Mit Vertraunesarbeitszeit kommen eher mal blöde Sprüche, wenn man mehrfach früher geht, ob man denn "immer nicht zu tun" hätte oder von anderne Abteilungen, ob man auch mal arbeitet.

Auf sowas hatten wir keine Lust und haben als Abteilung geschlossen das Stempeln gewählt.

Zudem kann unser Chef so vorhalten, dass wir trotz zügiger Arbeit alle im Team über längere Zeit massig Überstunden machen, da immer mehr Aufgaben dazu gekommen sind und wir daher mindestens einen weiteren Kollegen benötigen. Anders würde das eher unter den Tisch fallen, so hat er Zahlen in der Hand die er nach oben vorlegen kann.

Das bedeutet, dass Du Deine Überstunden selbst verwaltest. Du kannst üblicherweise auch in gewissen Grenzen Deine Arbeitszeit verschieben. Das ist toll, weil man ohne weiteres mal zur Theateraufführung des Sohnes in die Schule kommen kann oder mal zum Arzt gehen. Dafür arbeitet man eben zu anderer Zeit.

Wichtig ist natürlich, wie das in der Firma konkret gelebt wird. Wenn es dadurch üblich ist, dass mehr Überstunden geleistet als abgebummelt werden, ist das natürlich Mist.

Quasi heißt es das.

Allerdings kannst du das selbst ja festhalten und wann immer es möglich ist, dann früher gehen. Es gibt natürlich Kollegen, die es bestimmt auch ausnutzen. Aber die gibt es überall.

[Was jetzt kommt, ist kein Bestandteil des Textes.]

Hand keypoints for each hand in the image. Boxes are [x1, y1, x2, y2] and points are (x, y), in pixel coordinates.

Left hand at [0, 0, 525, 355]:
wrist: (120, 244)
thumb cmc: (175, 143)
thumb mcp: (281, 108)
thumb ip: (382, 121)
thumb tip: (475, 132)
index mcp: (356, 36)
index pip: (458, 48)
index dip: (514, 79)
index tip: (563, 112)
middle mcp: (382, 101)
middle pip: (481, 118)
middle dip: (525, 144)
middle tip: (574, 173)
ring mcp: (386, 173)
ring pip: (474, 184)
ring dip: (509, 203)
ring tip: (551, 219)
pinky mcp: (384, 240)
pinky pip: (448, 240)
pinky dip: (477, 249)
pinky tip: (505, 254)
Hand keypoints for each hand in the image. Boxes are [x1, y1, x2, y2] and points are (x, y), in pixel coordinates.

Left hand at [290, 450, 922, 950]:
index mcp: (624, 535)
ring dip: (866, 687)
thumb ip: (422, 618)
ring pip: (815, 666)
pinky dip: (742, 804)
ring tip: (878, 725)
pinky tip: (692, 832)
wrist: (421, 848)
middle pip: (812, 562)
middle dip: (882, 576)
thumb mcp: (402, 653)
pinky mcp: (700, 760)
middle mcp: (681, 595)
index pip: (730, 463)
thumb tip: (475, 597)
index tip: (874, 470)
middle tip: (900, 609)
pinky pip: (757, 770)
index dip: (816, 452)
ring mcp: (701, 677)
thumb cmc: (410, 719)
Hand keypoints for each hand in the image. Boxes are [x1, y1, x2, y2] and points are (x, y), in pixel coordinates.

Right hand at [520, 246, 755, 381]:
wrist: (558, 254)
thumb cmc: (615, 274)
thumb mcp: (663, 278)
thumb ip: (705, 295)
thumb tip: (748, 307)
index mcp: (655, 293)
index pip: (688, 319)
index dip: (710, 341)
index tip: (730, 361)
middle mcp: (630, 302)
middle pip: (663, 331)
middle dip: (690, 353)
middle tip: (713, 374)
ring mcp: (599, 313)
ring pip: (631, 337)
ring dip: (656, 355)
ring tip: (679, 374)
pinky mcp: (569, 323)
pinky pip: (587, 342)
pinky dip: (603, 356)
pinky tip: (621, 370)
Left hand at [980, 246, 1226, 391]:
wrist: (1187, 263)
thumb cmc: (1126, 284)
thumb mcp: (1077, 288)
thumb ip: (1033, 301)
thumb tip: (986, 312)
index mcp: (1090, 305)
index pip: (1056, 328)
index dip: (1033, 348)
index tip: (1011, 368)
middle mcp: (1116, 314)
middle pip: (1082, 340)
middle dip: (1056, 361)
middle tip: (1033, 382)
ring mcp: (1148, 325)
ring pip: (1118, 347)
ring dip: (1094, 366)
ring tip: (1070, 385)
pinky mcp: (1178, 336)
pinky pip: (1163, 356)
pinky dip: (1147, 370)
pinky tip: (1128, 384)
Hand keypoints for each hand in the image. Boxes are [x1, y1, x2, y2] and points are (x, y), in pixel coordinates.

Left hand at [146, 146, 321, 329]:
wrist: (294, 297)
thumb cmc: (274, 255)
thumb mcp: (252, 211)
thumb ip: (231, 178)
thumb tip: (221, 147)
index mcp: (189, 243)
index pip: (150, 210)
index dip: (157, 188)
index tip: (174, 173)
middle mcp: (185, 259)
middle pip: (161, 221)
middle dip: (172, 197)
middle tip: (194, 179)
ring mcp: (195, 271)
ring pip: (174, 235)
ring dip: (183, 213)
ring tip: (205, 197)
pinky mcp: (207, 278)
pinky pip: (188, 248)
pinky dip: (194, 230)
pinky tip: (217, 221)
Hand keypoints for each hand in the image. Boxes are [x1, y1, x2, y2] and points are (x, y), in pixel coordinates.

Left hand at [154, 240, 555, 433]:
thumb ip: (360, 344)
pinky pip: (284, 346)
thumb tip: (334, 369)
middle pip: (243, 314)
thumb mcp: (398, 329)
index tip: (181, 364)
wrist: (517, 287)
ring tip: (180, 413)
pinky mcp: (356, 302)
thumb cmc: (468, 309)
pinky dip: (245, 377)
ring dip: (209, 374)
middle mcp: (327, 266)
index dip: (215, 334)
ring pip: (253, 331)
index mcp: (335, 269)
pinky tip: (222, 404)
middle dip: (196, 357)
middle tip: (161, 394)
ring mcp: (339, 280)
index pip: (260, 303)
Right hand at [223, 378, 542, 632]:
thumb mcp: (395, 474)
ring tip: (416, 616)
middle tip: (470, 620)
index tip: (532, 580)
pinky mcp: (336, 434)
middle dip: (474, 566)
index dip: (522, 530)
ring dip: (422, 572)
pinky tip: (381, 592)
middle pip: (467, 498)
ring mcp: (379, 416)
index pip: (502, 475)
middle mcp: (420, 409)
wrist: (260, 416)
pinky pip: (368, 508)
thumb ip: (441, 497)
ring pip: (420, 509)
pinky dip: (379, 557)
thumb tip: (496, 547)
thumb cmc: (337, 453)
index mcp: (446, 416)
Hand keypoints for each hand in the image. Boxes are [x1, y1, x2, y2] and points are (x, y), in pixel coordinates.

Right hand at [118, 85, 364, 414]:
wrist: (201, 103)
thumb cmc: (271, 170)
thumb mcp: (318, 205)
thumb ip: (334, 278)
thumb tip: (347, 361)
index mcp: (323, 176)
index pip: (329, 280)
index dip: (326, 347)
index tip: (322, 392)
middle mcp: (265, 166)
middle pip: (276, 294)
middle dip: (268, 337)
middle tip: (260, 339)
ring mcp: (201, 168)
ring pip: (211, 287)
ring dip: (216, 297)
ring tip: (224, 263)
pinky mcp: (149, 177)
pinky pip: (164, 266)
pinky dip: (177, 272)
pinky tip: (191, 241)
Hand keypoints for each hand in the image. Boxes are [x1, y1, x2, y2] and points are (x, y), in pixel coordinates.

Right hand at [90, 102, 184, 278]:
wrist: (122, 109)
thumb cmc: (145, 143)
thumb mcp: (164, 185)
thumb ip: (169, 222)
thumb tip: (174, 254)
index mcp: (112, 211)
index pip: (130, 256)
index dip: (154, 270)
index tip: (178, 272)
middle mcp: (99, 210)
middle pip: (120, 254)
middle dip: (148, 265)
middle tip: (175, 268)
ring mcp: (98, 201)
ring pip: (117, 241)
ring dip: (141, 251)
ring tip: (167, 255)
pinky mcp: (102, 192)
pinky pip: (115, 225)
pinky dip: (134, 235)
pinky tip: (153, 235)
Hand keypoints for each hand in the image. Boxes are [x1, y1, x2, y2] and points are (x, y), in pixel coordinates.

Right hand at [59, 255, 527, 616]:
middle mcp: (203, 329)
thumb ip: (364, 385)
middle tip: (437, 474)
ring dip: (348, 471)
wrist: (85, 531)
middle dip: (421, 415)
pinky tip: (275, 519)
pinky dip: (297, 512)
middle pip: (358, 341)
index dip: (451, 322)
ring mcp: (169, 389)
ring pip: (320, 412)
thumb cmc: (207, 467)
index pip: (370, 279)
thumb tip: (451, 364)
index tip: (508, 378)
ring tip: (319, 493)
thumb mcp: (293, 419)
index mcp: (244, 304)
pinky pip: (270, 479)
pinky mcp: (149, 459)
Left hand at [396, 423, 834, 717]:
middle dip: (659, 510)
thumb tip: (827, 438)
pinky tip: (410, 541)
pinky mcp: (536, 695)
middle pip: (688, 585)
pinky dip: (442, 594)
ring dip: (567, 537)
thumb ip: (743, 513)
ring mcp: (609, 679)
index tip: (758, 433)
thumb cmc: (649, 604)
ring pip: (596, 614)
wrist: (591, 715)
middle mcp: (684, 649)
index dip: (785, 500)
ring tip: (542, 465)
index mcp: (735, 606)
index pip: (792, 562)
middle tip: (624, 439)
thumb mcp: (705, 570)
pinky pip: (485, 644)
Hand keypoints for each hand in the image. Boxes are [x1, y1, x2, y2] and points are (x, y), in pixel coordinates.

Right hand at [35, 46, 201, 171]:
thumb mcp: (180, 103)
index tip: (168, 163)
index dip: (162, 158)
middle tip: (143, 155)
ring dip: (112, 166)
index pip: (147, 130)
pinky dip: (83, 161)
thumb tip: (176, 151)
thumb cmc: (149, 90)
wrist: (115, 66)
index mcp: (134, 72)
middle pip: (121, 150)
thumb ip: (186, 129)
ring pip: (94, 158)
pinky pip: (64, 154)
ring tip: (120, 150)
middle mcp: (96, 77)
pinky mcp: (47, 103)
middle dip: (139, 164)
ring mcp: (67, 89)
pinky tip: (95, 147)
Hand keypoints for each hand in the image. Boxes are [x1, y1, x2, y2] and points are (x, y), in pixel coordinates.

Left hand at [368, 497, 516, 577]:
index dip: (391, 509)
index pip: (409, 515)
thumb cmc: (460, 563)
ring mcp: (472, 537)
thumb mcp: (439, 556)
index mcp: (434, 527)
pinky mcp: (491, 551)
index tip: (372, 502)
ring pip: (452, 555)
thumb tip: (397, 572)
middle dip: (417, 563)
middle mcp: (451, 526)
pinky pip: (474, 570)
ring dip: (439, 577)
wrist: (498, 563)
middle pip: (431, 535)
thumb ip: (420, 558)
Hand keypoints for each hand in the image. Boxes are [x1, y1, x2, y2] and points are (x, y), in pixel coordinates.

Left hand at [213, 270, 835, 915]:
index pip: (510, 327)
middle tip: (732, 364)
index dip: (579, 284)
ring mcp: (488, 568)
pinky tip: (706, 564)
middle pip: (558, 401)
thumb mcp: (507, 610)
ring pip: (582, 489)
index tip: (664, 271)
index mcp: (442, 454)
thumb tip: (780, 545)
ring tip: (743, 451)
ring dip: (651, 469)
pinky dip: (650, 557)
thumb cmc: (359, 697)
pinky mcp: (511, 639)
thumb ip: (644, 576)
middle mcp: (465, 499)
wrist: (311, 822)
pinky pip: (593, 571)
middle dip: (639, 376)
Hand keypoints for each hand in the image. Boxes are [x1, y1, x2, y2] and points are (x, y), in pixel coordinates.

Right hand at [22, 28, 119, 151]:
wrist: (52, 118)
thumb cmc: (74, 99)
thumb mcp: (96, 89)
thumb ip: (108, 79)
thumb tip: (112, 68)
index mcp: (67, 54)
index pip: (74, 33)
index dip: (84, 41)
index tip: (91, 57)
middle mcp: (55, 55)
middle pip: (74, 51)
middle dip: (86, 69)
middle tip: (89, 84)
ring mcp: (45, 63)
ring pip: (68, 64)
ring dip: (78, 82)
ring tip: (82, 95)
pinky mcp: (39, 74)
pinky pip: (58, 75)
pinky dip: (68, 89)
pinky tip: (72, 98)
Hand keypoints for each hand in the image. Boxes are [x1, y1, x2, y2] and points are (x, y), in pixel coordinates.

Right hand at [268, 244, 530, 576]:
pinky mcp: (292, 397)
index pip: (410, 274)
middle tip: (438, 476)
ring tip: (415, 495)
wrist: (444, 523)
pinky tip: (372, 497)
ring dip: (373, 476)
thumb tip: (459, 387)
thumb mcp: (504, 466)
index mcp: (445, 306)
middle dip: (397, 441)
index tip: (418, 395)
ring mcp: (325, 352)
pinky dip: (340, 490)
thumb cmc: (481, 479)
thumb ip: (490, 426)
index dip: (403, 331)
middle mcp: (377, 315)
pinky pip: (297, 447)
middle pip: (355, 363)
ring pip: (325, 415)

Kurz zusammengefasst heißt es aber, was Du vermutest: Keine Zeiterfassung, Arbeitgeber vertraut darauf, daß Du Deine Zeiten einhalten wirst

Woher ich das weiß:eigene Erfahrung

Die Erfassung von Überstunden bei nicht-Leitungspositionen ist gesetzlich vorgeschrieben, ganz wegfallen kann es also nicht. Meist wird das dann beantragt oder anderweitig festgehalten.

Unsere Abteilungsleiter haben das alle, geht allerdings bei ihnen damit einher, dass es dafür kein Überstundenkonto gibt. Einen Tag Stunden abfeiern geht also nicht.